The Su-27, NATO codename Flanker, is one of the pillars of modern-day Russian combat aviation. Built to counter the American F-15 Eagle, the Flanker is a twin-engine, supersonic, highly manoeuvrable air superiority fighter. The Flanker is equally capable of engaging targets well beyond visual range as it is in a dogfight given its amazing slow speed and high angle attack manoeuvrability. Using its radar and stealthy infrared search and track system, the Flanker can employ a wide array of radar and infrared guided missiles. The Flanker also includes a helmet-mounted sight that allows you to simply look at a target to lock it up! In addition to its powerful air-to-air capabilities, the Flanker can also be armed with bombs and unguided rockets to fulfil a secondary ground attack role.
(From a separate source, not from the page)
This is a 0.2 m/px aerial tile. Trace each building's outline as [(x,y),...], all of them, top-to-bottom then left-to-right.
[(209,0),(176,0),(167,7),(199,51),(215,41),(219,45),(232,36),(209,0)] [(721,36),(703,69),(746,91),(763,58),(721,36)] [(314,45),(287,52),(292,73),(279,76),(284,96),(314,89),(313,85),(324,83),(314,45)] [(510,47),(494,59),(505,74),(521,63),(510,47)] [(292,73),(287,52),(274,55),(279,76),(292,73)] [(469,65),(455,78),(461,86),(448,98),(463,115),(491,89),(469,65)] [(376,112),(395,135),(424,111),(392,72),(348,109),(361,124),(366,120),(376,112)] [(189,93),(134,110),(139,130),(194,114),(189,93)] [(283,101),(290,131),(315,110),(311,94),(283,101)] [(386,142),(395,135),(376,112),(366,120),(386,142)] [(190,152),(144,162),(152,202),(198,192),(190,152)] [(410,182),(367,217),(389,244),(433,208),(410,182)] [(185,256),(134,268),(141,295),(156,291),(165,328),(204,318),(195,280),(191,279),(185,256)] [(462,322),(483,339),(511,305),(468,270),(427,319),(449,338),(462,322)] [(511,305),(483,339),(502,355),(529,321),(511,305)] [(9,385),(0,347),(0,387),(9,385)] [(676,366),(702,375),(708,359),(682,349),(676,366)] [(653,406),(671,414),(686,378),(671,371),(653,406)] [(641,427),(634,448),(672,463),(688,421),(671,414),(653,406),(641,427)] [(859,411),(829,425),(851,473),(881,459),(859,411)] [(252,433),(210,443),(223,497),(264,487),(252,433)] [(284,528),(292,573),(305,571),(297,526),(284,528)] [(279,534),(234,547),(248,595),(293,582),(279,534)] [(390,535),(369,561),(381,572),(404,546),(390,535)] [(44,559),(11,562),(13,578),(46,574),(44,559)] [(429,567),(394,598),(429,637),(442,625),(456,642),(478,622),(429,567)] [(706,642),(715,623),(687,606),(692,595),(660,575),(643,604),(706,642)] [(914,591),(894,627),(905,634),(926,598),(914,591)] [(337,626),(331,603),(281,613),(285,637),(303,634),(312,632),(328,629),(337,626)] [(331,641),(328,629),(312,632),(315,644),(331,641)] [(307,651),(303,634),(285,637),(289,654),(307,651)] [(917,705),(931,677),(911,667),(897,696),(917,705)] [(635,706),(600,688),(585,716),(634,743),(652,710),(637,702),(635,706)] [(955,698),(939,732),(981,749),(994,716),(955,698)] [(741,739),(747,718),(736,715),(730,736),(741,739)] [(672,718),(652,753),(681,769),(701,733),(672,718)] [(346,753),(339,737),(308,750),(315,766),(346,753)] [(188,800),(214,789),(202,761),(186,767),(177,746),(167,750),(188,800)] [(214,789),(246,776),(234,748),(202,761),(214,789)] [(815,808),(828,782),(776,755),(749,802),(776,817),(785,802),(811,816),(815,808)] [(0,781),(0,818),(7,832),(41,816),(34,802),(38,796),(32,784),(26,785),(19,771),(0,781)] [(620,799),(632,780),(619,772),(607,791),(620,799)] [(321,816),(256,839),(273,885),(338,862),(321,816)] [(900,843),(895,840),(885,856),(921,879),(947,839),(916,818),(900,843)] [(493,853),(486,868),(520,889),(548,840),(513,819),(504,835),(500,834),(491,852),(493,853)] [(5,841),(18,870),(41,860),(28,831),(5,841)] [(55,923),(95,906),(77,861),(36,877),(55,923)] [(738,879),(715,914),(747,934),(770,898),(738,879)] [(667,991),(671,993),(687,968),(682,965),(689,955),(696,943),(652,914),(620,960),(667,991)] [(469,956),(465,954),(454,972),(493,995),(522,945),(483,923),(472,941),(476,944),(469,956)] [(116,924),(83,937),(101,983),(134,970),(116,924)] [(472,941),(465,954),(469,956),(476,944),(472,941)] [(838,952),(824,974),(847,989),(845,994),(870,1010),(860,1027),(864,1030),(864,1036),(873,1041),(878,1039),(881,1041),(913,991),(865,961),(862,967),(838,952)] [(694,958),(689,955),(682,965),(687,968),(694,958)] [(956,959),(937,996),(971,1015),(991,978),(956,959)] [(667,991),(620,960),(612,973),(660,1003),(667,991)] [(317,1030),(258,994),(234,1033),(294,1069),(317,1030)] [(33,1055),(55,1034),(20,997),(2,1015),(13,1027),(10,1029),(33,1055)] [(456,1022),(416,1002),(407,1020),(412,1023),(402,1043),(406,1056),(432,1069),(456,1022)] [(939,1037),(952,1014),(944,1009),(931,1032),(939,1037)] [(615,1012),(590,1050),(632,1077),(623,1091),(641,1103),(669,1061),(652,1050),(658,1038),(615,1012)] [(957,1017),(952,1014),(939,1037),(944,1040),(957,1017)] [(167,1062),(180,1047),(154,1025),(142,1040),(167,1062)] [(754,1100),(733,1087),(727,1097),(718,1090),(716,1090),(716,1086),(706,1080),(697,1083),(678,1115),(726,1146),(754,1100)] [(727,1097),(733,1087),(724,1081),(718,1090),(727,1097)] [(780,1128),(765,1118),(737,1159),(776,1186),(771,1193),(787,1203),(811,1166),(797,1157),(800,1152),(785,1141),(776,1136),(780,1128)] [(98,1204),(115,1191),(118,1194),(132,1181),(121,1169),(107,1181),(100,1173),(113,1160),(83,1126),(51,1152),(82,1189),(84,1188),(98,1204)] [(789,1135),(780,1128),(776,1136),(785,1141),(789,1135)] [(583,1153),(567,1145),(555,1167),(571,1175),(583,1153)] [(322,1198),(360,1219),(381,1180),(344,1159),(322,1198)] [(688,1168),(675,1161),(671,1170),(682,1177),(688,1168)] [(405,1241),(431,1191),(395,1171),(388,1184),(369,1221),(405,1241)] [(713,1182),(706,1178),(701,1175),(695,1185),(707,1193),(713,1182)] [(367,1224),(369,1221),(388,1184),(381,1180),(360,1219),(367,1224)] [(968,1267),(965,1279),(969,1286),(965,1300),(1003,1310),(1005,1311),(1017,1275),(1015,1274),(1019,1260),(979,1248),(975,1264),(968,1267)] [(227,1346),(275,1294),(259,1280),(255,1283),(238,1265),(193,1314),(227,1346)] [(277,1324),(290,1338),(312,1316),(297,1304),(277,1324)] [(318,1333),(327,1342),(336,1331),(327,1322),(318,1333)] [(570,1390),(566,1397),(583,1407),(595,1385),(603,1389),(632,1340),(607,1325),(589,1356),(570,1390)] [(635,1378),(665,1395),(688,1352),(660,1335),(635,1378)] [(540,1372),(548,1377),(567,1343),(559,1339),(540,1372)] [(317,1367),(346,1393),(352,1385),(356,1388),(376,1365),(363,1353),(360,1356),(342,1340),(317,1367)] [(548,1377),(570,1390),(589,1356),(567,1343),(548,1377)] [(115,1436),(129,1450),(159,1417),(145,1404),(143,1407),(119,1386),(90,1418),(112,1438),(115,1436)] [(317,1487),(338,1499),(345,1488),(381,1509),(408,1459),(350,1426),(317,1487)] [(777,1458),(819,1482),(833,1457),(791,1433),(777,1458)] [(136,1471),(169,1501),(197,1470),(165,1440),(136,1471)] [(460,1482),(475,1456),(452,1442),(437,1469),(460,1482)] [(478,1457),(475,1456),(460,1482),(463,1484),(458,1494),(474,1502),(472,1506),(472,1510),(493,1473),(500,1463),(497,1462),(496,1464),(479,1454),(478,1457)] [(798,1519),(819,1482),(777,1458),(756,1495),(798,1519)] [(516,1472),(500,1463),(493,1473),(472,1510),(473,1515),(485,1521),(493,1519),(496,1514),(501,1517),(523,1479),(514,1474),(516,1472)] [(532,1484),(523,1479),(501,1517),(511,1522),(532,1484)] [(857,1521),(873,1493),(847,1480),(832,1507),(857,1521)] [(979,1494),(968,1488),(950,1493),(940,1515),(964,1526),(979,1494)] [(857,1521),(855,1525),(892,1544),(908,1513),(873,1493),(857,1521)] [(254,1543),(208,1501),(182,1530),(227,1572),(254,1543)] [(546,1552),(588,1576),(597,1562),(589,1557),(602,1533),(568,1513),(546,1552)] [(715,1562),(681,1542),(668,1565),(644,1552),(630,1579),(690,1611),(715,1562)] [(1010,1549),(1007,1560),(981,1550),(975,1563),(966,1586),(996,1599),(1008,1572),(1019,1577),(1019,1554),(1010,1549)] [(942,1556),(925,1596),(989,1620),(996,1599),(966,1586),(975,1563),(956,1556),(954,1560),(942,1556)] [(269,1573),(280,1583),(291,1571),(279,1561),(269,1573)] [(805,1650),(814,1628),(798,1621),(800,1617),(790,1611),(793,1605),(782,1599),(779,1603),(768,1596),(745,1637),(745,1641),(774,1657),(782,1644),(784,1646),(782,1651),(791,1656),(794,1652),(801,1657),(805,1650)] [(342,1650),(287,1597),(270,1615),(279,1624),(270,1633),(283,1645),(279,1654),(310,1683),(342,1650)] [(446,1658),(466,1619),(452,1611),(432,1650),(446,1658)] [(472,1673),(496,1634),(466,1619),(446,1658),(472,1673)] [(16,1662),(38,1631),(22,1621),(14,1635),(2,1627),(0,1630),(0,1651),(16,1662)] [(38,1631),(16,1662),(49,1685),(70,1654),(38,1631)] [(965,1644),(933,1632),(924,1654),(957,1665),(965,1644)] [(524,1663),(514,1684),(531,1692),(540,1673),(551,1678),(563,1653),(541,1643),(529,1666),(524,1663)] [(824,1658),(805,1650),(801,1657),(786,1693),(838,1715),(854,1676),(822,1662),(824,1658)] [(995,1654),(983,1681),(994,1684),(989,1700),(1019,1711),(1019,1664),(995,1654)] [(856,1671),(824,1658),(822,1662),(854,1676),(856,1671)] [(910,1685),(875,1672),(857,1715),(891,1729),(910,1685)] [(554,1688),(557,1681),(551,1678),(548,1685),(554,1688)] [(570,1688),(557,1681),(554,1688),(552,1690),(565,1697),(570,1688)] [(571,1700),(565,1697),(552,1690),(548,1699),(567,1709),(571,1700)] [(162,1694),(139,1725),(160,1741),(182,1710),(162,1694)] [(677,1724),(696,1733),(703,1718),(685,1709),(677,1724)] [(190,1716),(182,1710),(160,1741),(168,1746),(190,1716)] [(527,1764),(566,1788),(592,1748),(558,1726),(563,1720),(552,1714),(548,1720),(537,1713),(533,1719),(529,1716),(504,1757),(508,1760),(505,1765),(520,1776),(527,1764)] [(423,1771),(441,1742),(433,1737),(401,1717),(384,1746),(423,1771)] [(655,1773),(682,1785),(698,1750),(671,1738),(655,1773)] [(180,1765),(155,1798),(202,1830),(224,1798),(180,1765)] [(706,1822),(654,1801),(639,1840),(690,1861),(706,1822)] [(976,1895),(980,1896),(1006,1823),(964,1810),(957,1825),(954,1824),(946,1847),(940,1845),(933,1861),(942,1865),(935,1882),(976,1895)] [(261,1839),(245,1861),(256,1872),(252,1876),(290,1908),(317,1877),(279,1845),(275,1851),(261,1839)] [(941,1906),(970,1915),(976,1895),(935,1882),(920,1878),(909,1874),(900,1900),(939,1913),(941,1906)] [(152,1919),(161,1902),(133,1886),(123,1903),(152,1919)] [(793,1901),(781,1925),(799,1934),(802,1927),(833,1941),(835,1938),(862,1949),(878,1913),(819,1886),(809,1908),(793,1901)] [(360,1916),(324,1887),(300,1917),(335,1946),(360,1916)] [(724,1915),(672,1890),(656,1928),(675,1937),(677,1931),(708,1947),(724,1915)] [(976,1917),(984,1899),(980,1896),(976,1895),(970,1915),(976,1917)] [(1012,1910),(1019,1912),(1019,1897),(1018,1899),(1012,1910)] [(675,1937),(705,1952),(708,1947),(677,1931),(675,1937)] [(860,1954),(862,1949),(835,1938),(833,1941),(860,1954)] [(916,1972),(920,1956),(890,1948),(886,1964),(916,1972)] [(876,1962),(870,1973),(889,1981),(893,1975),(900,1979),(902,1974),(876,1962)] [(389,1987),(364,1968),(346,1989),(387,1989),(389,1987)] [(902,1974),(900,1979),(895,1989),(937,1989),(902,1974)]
Su-27 for DCS World focuses on ease of use without complicated cockpit interaction, significantly reducing the learning curve. As such, Su-27 for DCS World features keyboard and joystick cockpit commands with a focus on the most mission critical of cockpit systems.
Directional yaw control is performed by symmetrical deflection of the rudders. Transmission of inputs from pedals to the rudders is conducted by means of a mechanical linkage. Additionally, yaw sub-channel servo units of the fly-by-wire system are mechanically connected to the rudders with half-travel authority.
Directional channel rudder control schematic block diagram
The yaw sub-channel of the fly-by-wire system includes the following automatic devices:
Roll-Yaw crossfeed system operates in accordance with side stick inputs. It deflects the rudders to the same side as the control stick. This eliminates adverse sideslip caused by the difference in drag by half-wings. It also improves a lateral controllability, especially at high angles of attack.
Rudder – AoA diagram
Due to this, lateral control is preserved up to an angle of attack of 28 degrees and there is no roll reversal due to control stick movement.
Roll rate – AoA diagram
Yaw stability system operates in accordance with lateral acceleration inputs and it provides required characteristics for aircraft yaw stability due to the aircraft having relaxed statistic yaw stability. This is due to the peculiar properties of the Su-27’s aerodynamic configuration aft of the center of gravity, elongated lateral wing area of the fuselage, and forward fin displacement. The operating principle of the Su-27’s yaw stability system is similar to that of the pitch stability augmentation system.
Yaw damper provides the required characteristics needed for lateral dynamic stability.
In order to decrease loads on the fins and the aft fuselage as a whole at the speeds of over 600 km/h, and when the landing gear is up, a spring mechanism is connected to the directional control system providing for the locking stop in the mid-travel of the pedals to each side. It is forbidden to override the locking stop of the pedals at the airspeeds over 600 km/h. This is why pedal travel at these speeds is reduced by half in this simulation.
The powerplant of the Su-27 includes two АЛ-31Ф (AL-31F) engines, each of which has its own turbine starter ГТДЭ-117 (GTDE-117). Because both engine have a separate starter, both individual and simultaneous starting of both engines is possible.
In order to start the engines on the ground, one should:
After this, the engine starter doors will open, the door limit switch actuates and puts the starter circuit into operation. Based on the starter circuit command, fuel is provided to the turbine starter and the annunciator "ЗАПУСК" (START) is lit in the cockpit.
The starter circuit turns on the electrical starter motor, ignites the turbine starter, and supplies oxygen to the turbine starter. After ten seconds, the turbine starter will turn off these accessories and simultaneously turns on ignition of the main chamber. The turbine starter spins up the engine rotor and the fuel control unit controls fuel flow to the main chamber. After ignition in the main chamber, the turbine comes into operation and accelerates the engine rotor together with the turbine starter. At 35% of the engine RPM, the ignition exciter in the main chamber switches off. At 53% of the engine RPM, or after 50 seconds, the turbine starter and starter circuit are switched off, which is indicated by the annunciator "ЗАПУСК" (START) turning off. The engine then reaches IDLE mode automatically.
The nozzle control system is intended to change the diameter of the exhaust nozzle in accordance with the desired law.
Before engine start, during the ignition and when in IDLE mode, the nozzles are completely open to provide the most favorable conditions for engine start: the greatest torque of the turbine, minimum overheating, and the minimum thrust during IDLE mode. When the throttle is moved forward to 77-81% of the engine RPM, the nozzles close partially in order to produce improved thrust characteristics. When the afterburner is switched on, the nozzles opens in order to maintain the turbine exhaust temperature. As the thrust augmentation ratio increases, the nozzles open.
When the landing gear is extended, the nozzles partially closed in order to preserve the power margin and to avoid nozzle contact with the runway during the touchdown. Due to this, the thrust is increased when on the glide path. In order to decelerate, the speedbrake should be used.